Fact: In most cases, DCFS is not “fast” in taking children and like stated before, judges make the final ruling on when a child goes back to their parents — not DCFS. DCFS does help parents, whether young or old, do what they need to do to get their children back.

One of two things opens a DCFS investigation: The police show up at a home because of a complaint and they contact child services OR someone else calls the hotline and files a complaint. When a complaint is made, DCFS is REQUIRED to follow up and make a home visit and investigate the allegations. Once DCFS investigates, if they decide to take the children, the next step is to gather evidence and go before a judge and request that the children be placed into foster care. This step happens within a few days.

The judge looks at the presented evidence and makes the final decision — not DCFS. If the judge decides the children are to go into foster care, the judge orders the list of things the biological parents must do to get their children back and in what time frame. Sometimes the judge says 12 months. Sometimes they extend it to 18 months. It’s up to the judge.

Once the judge makes the ruling and determines what the parents must do to get their children back, DCFS works with the biological parents to get those things accomplished. Sometimes the biological parents are eager to complete the necessary tasks and sometimes they just give up. Many of the biological parents show up late, high, or not at all to the required visitations with their children. DCFS gives them a list a resources and a way to get what they need done accomplished, but they can’t force biological parents to follow through. If they don’t follow through within the time frame the judge set, the judge can either move for termination or give them more time.

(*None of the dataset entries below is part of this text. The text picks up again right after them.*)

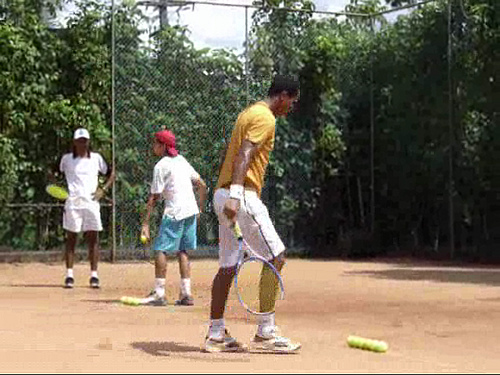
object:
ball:
[373, 340, 389, 354]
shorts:
[62, 207, 104, 234]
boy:
[137, 130, 207, 306]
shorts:
[152, 214, 198, 253]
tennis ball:
[119, 295, 134, 306]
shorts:
[211, 186, 288, 270]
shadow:
[341, 267, 498, 288]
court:
[1, 256, 498, 373]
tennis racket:
[42, 183, 70, 202]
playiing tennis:
[197, 113, 302, 355]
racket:
[225, 211, 286, 317]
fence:
[109, 0, 497, 256]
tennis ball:
[139, 233, 169, 253]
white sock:
[208, 317, 225, 337]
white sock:
[177, 278, 192, 297]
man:
[199, 78, 302, 357]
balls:
[367, 340, 380, 351]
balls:
[360, 340, 373, 351]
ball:
[345, 335, 356, 347]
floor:
[140, 352, 309, 374]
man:
[58, 125, 116, 288]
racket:
[45, 177, 70, 201]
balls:
[353, 337, 365, 348]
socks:
[257, 312, 276, 339]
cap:
[153, 129, 178, 157]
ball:
[138, 234, 148, 244]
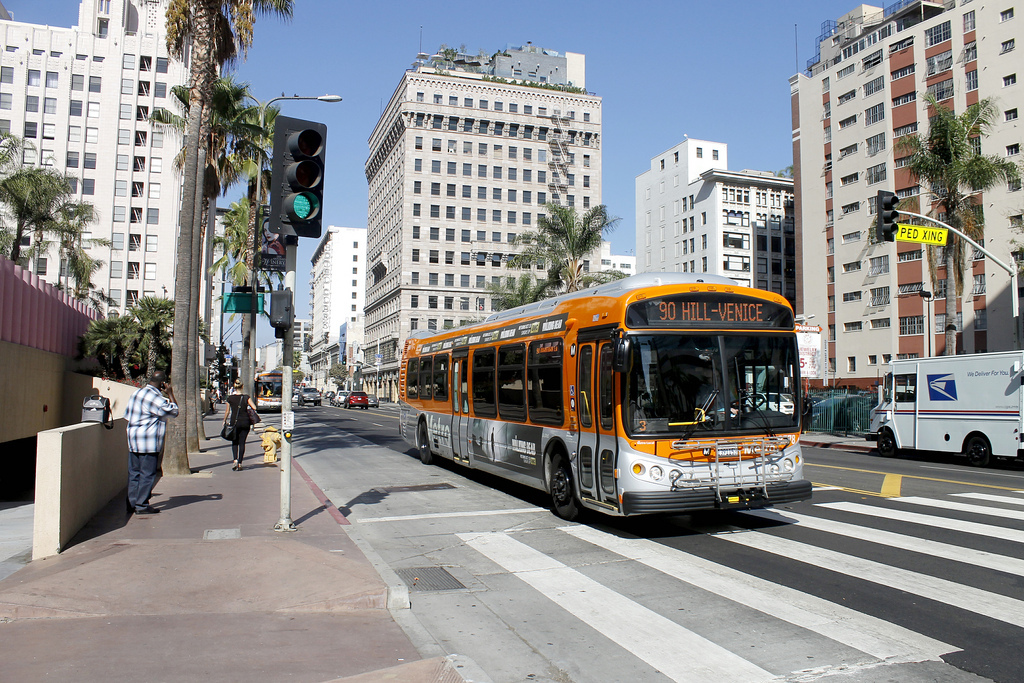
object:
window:
[581, 131, 594, 147]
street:
[250, 377, 1020, 682]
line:
[452, 532, 791, 682]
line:
[452, 487, 1022, 683]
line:
[704, 525, 1022, 616]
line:
[811, 495, 1024, 544]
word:
[682, 302, 712, 321]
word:
[718, 303, 764, 321]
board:
[621, 283, 793, 329]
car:
[343, 391, 370, 409]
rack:
[572, 411, 706, 518]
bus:
[397, 273, 811, 522]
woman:
[221, 378, 262, 472]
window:
[583, 154, 589, 168]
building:
[362, 27, 603, 401]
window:
[395, 230, 400, 247]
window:
[110, 233, 123, 251]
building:
[0, 0, 217, 380]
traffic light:
[269, 113, 327, 237]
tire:
[548, 454, 580, 522]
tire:
[419, 419, 432, 465]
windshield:
[621, 331, 804, 440]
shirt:
[124, 384, 178, 454]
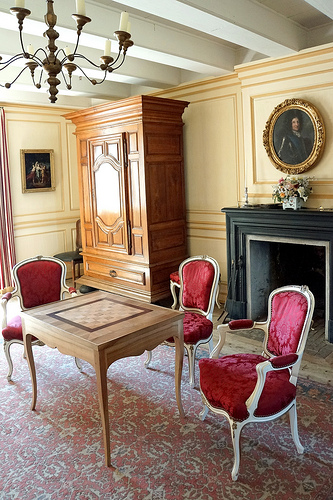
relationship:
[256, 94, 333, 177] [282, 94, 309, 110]
picture has gold frame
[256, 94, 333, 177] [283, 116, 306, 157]
picture of man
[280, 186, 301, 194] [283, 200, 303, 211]
flowers in vase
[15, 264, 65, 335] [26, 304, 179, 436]
chair by checkers table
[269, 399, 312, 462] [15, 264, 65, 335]
leg of chair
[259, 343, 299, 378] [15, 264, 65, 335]
arm of chair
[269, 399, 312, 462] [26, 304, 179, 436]
leg of checkers table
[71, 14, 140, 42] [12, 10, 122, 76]
candles of chandelier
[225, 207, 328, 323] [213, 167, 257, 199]
fireplace on wall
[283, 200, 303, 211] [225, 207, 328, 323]
vase on fireplace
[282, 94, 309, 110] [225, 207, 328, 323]
gold frame above fireplace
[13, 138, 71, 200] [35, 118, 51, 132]
square frame on wall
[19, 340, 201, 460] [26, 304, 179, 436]
legs of checkers table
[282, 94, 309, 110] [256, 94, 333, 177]
gold frame of picture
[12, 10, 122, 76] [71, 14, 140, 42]
chandelier with candles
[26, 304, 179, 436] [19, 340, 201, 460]
checkers table has legs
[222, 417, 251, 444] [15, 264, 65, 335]
gold leaf on chair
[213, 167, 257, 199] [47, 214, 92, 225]
wall with gold trim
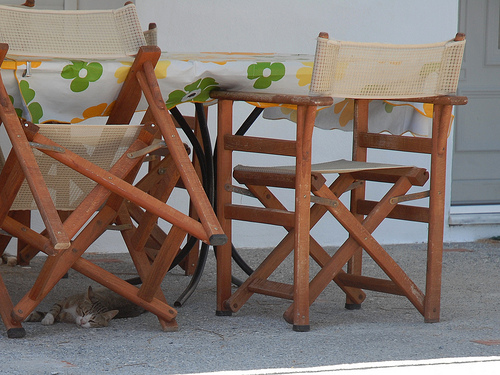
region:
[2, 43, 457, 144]
a white tablecloth with flowers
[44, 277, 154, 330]
a cat lying on the ground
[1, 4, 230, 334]
a chair tipped up against the table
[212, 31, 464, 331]
a wooden chair at the corner of the table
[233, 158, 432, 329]
a small wooden stool under the chair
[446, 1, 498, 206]
the corner of a gray door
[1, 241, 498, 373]
gray asphalt on the ground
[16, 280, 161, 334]
gray cat with a white face and paws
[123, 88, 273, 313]
black base supporting the table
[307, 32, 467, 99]
canvas on the back of the chair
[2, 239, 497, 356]
Grey colored carpet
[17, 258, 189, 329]
Grey and white kitten sleeping under the table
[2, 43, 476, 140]
White green and yellow table cloth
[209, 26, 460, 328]
Wooden chair with white mesh backing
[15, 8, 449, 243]
Wall painted with white paint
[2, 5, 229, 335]
Chair leaning on table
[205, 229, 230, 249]
Rubber bottom of chair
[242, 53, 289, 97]
One of several green flowers on tablecloth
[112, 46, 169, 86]
One of several yellow flowers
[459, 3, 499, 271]
White door and threshold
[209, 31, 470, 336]
wood and fabric directors chair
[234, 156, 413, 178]
beige fabric chair seat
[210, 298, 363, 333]
black tips on the end of wooden chair legs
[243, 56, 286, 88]
green flower on a table cloth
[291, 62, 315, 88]
yellow flower on a table cloth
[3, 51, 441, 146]
green yellow and white table cloth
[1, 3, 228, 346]
chair is tilted forward resting on a table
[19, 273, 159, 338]
cat is asleep under a tilted dining chair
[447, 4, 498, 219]
a grey external door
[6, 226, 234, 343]
two rubber tips are missing from chair legs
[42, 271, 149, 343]
a cat laying on the ground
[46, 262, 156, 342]
a cat laying under a table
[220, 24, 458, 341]
a wood folding chair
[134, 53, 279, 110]
a table cloth with a floral print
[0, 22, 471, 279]
two folding chairs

As mentioned before, DCFS can only make recommendations — it’s the judge that makes all the final decisions.

Myth: If they would follow federal law and place children in kinship homes this would not be an issue!*

Fact:  Federal law under title IV-E of the Social Security Act requires that they “consider giving preference to an adult relative over a non-related caregiver when determining placement for a child, provided that the relative caregiver meets all relevant State child protection standards.” 

When a child is taken into care, DCFS makes an effort to find an immediate family member that is willing and able to take the child. If a family friend or other person close to the child, called fictive kin, steps up and shows a desire to foster the child then DCFS will pursue that as a possibility.

If a family member or fictive kin is denied the chance to foster the child there are several possible reasons why. Even though the person is family, they still have to go through the same process to become a foster parent. They have to complete the background info and go through PRIDE training. The time table is different for relatives, but they still have to do all the necessary steps. If they fail to pass the background check, then they will not likely be able to foster.

It’s possible that DCFS has concerns about whether or not the family member will allow the biological parents around the child outside of the parameters set by DCFS. If the family member has opinions about the biological parents that might hurt the relationship between the child and the biological family hindering reunification, DCFS may decide a different placement is necessary. If the family member lives several hours away it may cause issues with visitation and hinder reunification.

Here’s the bottom line:

When people talk about the “facts” of foster care, make sure they are actually telling facts — not retelling embellished, twisted tales about rumors they’ve heard. Spreading these myths damages the chances of families opening up to foster and inevitably hurts the children.